High compliance with hand hygiene and focusing on other simple infection control measures on medical, surgical and neuroscience intensive care units resulted in reduced rates of methicillin-resistant Staphylococcus aureus (MRSA) infection by 95 percent in a nine-year study, according to research findings by Virginia Commonwealth University physicians presented during IDWeek 2012.
Most hospitals use vertical infection prevention strategies, which focus on culturing for patients harboring organisms such as MRSA and isolating those patients. This can cost millions of dollars annually and puts patients at risk for problems that occur when the patient is isolated. The VCU team took a different approach and employed a horizontal infection prevention strategy of high compliance with handwashing that prevents not just MRSA, but all infections that are transmitted via contact.

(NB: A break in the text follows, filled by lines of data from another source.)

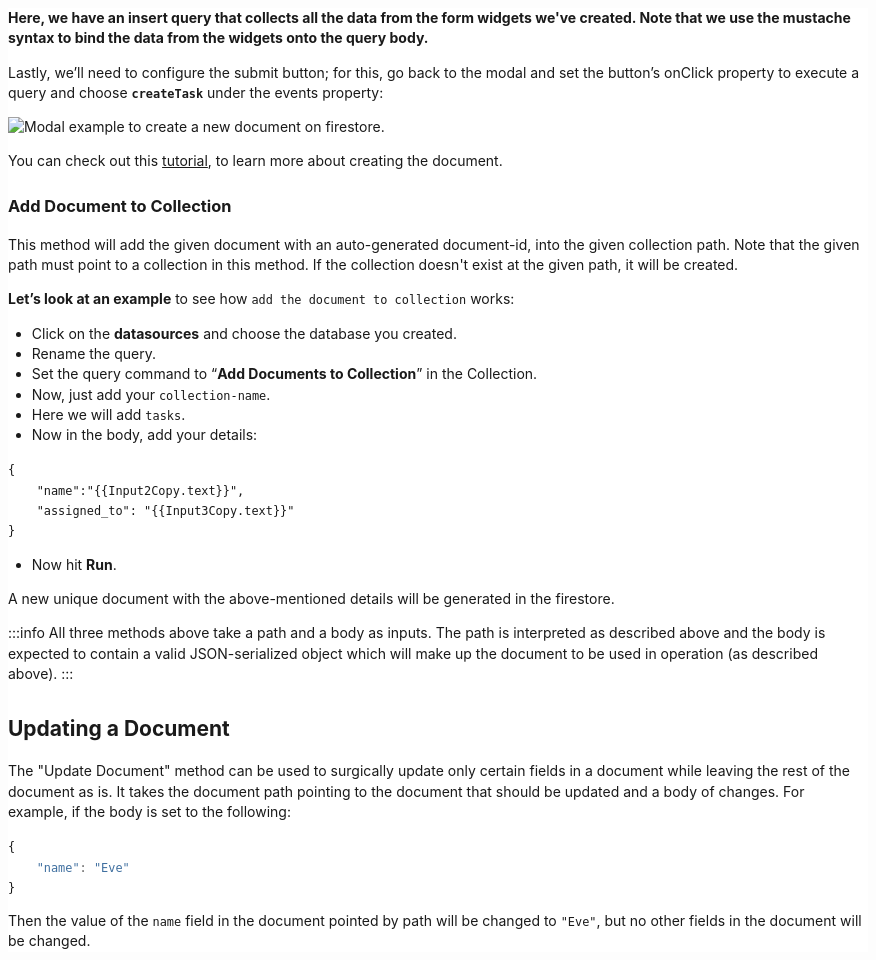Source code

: **Here, we have an insert query that collects all the data from the form widgets we've created. Note that we use the mustache syntax to bind the data from the widgets onto the query body.**

Lastly, we’ll need to configure the submit button; for this, go back to the modal and set the button’s onClick property to execute a query and choose **`createTask`** under the events property:

![Modal example to create a new document on firestore.](/img/firestore_modal_example.png)

You can check out this [tutorial](https://appsmith.hashnode.dev/build-a-crud-app-with-a-firestore-database), to learn more about creating the document.

### Add Document to Collection

This method will add the given document with an auto-generated document-id, into the given collection path. Note that the given path must point to a collection in this method. If the collection doesn't exist at the given path, it will be created.

**Let’s look at an example** to see how `add the document to collection` works:

* Click on the **datasources** and choose the database you created.
* Rename the query.
* Set the query command to “**Add Documents to Collection**” in the Collection.
* Now, just add your `collection-name`.
* Here we will add `tasks`.
* Now in the body, add your details:

```
{
    "name":"{{Input2Copy.text}}",
    "assigned_to": "{{Input3Copy.text}}"
}
```

* Now hit **Run**.

A new unique document with the above-mentioned details will be generated in the firestore.

:::info
All three methods above take a path and a body as inputs. The path is interpreted as described above and the body is expected to contain a valid JSON-serialized object which will make up the document to be used in operation (as described above).
:::

## Updating a Document

The "Update Document" method can be used to surgically update only certain fields in a document while leaving the rest of the document as is. It takes the document path pointing to the document that should be updated and a body of changes. For example, if the body is set to the following:

```javascript
{
    "name": "Eve"
}
```

Then the value of the `name` field in the document pointed by path will be changed to `"Eve"`, but no other fields in the document will be changed.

Our study showed that using a simple approach over a nine-year period resulted in low rates of MRSA infection, says lead investigator Michael B. Edmond, MD, MPH, chair of the Division of Infectious Diseases in the VCU School of Medicine. Patient safety is the key benefit to this approach. We found that it not only prevents MRSA, but other infections that are transmitted via contact. It can also safe hospitals a lot of money. And we know that isolating patients results in anxiety, depression, increased risks of falls and bed sores, and fewer visits by doctors and nurses. Our approach reduces the need for patient isolation."
In the study, trained infection preventionists conducted surveillance for infections throughout the medical, surgical and neuroscience intensive care units for a period of nine years. These experts used Centers for Disease Control and Prevention (CDC) methodology to perform surveillance.
According to Edmond, the results achieved to date validate the teams approach and will lead to further efforts to drive hand hygiene compliance even higher than the current compliance rate of 93 percent.